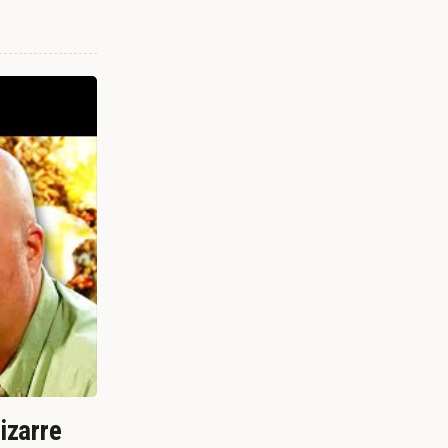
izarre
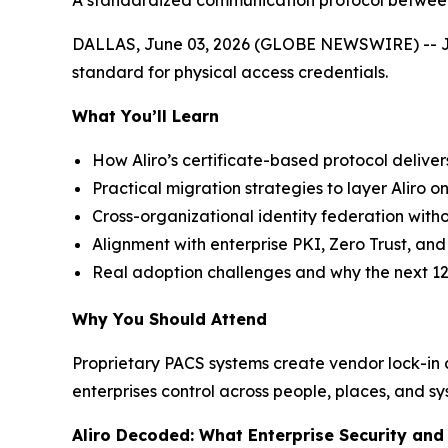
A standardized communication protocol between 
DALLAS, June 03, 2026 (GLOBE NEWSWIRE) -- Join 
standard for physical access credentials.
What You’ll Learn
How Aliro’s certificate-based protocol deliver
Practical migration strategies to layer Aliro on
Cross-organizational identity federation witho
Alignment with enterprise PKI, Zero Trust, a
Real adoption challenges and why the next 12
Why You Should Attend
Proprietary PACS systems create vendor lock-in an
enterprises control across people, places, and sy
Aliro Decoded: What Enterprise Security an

==

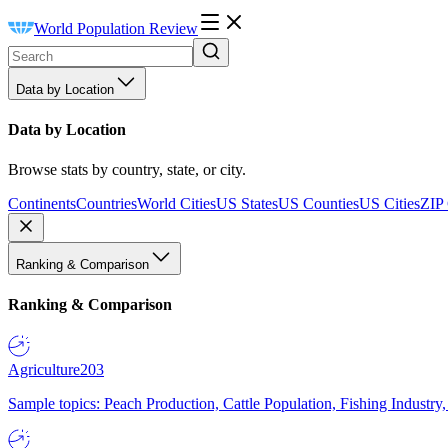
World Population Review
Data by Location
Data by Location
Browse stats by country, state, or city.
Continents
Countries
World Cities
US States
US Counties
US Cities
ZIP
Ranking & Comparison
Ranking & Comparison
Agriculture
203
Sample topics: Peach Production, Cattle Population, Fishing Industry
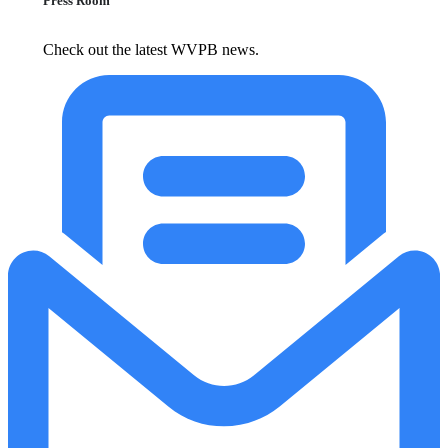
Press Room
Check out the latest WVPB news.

**Written task:**
With "What" as the string to match, show every line of the entries above that has it.

**Task output:**
What You’ll Learn
Aliro Decoded: What Enterprise Security an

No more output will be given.